Taking eye off the road for only 2 seconds increases the risk of car accidents. Reading a text message diverts attention from driving for almost 4½ seconds.

Distracted driving from all sources continues to be a major problem. A poll conducted by Root Insurance Co. in April indicated that 80 percent of responding drivers acknowledged using a mobile device, a third admitted that texting was one of their major driving distractions, 25 percent said they used social media and 20 percent claimed they used their phone every 30 minutes while they were driving.

Motorists justify this behavior. Almost half of respondents in a State Farm Insurance survey said that talking on the phone while driving was an efficient use of their time and 33 percent said that they texted while driving to keep in touch with the families.

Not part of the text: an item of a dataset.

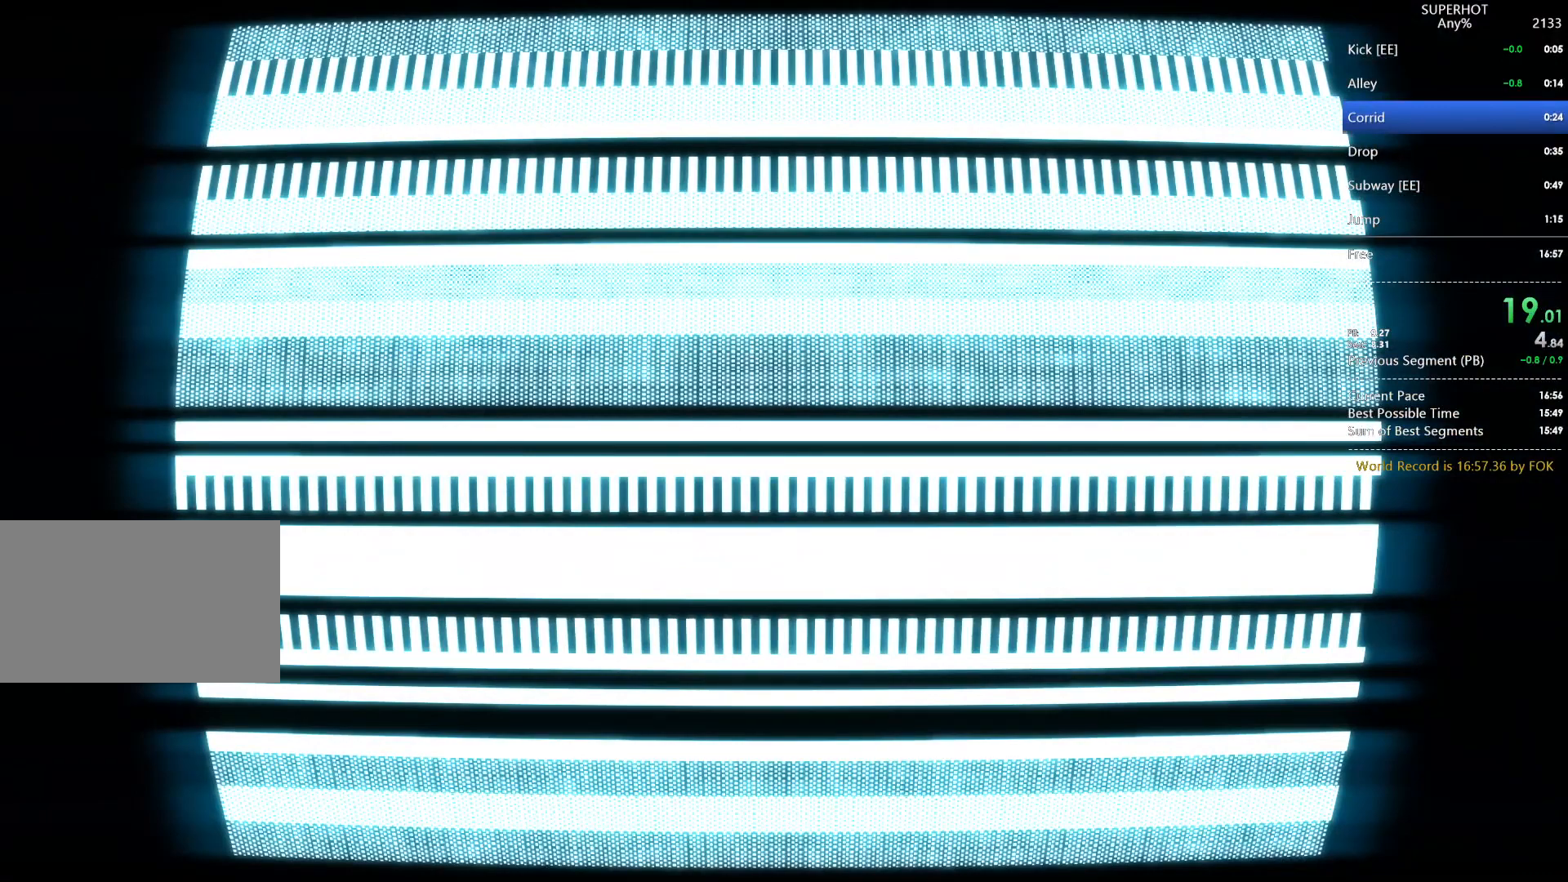
{"keys": ["w"], "mouse": [], "events": []}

Daydreaming was involved in 61 percent of deadly distracted driving car accidents. Use of personal electronic devices for texting and talking was responsible for 14 percent. Talking with passengers, adjusting other devices and eating fell below 10 percent.

Despite it recognition of Apple's and Google's devices, AAA made no recommendations. None of these after-installation systems met their requirement of being no more distracting as listening to the radio.

While use of personal electronic devices is generally illegal, motorists will continue to engage in this conduct. Accidents victims should seek legal assistance to help gather evidence and commence a lawsuit.